All websites benefit from monitoring page weight, but media-heavy sites (news, e-commerce, portfolios), sites targeting users in emerging markets with limited bandwidth, and mobile-first applications are most impacted. Sites that have grown organically over years tend to accumulate weight as new features, libraries, and assets are added without removing old ones.

Where does this apply?

Chrome DevTools Network panel shows the total transferred size at the bottom of the panel. Break down weight by resource type using the filter buttons (JS, CSS, Img, Font, Doc, Other). The largest resource type is usually images (50%+), followed by JavaScript (30%+). Look at both the compressed transfer size (what's downloaded) and the uncompressed resource size (what the browser processes).

How to fix it

Set a performance budget for total page weight — a common target is 500KB compressed for the critical path, 1.5MB total.

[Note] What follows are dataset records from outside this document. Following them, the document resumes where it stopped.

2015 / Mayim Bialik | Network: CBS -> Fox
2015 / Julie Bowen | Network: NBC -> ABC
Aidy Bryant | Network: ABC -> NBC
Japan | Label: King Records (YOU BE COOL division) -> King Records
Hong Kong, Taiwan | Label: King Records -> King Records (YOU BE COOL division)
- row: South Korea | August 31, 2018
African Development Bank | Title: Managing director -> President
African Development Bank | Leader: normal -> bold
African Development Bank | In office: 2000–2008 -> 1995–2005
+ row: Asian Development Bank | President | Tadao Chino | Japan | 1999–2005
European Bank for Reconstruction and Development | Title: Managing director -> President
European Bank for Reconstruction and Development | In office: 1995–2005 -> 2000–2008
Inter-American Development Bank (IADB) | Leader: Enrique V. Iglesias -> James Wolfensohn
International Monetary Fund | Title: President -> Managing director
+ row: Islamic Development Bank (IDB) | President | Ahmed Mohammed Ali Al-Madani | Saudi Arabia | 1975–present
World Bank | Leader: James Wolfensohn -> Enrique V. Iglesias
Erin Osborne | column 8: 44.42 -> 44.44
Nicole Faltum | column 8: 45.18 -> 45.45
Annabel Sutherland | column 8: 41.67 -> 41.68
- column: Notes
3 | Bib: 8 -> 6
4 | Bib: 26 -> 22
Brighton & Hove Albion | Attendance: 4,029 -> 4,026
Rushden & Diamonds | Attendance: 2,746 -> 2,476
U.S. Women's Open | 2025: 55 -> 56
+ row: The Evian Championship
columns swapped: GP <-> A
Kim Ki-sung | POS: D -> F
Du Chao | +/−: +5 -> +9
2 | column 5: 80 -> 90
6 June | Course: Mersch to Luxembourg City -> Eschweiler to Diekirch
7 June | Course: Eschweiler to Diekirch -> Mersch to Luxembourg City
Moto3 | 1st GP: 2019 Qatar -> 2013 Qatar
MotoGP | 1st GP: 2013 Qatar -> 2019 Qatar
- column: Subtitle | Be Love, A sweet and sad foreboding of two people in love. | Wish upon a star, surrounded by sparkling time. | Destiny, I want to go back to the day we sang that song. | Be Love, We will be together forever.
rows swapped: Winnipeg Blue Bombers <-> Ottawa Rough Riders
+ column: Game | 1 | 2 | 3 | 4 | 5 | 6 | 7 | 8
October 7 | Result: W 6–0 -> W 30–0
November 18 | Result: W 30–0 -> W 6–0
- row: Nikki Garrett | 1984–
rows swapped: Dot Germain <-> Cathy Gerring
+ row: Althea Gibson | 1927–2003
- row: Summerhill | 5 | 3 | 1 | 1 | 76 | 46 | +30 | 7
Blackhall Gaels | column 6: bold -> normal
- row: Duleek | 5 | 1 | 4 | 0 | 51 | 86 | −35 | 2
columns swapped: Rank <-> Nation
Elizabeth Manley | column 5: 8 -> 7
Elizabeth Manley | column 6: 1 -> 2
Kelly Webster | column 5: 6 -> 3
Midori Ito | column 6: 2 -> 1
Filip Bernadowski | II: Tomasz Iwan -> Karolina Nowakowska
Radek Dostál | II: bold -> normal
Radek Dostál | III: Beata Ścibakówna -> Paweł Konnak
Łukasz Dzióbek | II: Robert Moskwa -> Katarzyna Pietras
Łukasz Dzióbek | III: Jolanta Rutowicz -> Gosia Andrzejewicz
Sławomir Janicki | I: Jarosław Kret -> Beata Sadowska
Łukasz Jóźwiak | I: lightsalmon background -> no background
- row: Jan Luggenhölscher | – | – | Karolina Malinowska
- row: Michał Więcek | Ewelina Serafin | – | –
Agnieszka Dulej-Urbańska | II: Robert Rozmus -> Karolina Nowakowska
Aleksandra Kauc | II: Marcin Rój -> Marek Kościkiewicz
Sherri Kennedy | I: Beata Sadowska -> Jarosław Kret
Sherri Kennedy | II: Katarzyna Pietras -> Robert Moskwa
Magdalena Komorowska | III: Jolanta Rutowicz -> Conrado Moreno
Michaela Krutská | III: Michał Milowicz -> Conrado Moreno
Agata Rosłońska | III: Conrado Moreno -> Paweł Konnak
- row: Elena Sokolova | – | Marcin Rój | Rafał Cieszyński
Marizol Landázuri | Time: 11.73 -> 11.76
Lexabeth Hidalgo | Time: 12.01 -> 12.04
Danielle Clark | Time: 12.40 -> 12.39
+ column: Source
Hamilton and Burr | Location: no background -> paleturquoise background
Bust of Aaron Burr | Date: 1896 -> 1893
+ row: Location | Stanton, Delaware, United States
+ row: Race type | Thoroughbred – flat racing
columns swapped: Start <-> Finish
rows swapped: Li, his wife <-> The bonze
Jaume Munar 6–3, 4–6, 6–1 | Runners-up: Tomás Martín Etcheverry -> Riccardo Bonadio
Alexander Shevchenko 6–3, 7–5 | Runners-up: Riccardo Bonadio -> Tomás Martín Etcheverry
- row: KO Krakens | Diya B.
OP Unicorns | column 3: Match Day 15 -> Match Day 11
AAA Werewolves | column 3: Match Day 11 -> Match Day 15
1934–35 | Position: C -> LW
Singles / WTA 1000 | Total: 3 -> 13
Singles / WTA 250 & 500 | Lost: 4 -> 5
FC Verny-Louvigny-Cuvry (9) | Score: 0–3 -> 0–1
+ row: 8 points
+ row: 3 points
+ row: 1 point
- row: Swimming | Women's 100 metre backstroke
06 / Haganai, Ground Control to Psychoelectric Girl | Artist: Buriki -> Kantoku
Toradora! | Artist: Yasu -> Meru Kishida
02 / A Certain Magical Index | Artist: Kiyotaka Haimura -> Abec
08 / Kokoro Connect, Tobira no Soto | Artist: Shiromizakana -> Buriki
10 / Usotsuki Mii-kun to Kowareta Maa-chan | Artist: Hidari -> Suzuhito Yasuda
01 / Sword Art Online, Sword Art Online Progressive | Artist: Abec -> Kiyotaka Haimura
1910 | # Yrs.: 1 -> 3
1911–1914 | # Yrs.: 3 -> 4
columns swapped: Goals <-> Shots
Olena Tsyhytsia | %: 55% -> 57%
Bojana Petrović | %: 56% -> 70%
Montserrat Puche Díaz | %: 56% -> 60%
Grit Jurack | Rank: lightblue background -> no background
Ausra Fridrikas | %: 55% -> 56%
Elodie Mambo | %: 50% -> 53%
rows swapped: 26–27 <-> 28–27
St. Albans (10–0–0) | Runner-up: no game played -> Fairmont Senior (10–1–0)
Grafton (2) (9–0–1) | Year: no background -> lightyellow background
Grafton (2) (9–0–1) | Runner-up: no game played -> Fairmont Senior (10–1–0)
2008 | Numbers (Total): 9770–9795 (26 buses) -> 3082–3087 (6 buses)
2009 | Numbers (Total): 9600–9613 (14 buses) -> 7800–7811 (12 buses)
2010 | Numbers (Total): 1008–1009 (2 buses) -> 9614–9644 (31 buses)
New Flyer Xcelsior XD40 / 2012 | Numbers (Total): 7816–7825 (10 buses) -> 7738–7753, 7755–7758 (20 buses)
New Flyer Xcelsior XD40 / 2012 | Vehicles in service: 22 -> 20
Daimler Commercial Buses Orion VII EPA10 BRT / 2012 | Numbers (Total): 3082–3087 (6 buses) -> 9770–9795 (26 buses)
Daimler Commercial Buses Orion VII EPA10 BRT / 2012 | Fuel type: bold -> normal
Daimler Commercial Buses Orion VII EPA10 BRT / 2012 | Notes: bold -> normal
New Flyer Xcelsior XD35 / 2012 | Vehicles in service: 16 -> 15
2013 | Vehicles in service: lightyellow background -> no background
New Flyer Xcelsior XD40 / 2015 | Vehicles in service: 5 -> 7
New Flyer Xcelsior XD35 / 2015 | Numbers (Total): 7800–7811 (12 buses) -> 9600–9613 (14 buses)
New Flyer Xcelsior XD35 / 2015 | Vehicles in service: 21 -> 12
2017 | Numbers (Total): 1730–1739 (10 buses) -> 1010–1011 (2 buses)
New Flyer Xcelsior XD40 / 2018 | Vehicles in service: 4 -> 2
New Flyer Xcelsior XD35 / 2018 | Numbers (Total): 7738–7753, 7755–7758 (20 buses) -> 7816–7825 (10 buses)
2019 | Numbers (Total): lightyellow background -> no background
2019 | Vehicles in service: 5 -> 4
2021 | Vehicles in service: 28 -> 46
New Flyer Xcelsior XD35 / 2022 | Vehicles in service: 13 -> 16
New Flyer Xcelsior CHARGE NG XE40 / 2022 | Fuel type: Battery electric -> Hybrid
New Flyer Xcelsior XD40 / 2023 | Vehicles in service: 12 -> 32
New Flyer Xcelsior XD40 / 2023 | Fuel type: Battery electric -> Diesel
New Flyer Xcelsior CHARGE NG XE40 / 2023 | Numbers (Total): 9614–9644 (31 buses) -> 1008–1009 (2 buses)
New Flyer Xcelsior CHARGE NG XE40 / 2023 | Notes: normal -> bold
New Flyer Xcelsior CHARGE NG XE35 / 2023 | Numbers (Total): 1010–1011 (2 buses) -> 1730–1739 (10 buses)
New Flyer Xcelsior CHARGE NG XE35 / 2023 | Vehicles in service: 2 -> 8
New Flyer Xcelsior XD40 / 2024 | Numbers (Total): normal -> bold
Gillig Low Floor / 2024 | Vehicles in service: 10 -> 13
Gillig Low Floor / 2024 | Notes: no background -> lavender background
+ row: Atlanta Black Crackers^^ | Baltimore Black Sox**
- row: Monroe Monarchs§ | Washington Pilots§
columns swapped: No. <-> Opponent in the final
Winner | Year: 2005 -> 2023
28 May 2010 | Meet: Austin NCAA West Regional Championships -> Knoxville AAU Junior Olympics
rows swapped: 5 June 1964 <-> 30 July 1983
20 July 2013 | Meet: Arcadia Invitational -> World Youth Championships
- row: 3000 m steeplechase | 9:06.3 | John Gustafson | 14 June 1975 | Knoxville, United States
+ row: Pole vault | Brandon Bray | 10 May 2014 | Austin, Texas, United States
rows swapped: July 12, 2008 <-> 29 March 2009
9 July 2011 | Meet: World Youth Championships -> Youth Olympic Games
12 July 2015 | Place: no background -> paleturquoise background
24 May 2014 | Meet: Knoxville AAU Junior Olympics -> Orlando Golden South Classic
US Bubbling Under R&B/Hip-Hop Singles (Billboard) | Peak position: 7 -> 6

Implement the budget in CI/CD using Lighthouse CI or `bundlesize`. Enforce a performance budget in Lighthouse CI:
json
{
  "ci": {
    "assert": {
      "assertions": {
        "total-byte-weight": ["error", { "maxNumericValue": 1572864 }],
        "resource-summary:script:size": ["warn", { "maxNumericValue": 524288 }]
      }
    }
  }
}
Serve a lite experience on slow connections:
js
if (navigator.connection?.saveData || navigator.connection?.effectiveType === '2g') {
  loadLiteVersion();
} else {
  loadFullVersion();
}
Attack the largest resource types first: optimize and convert images to WebP/AVIF, code-split and tree-shake JavaScript, purge unused CSS, and subset or remove custom fonts. Use `<link rel="preload">` for critical resources and `loading="lazy"` for below-the-fold images. Self-host third-party resources when possible to reduce connection overhead. Review and remove unused npm dependencies with `depcheck`.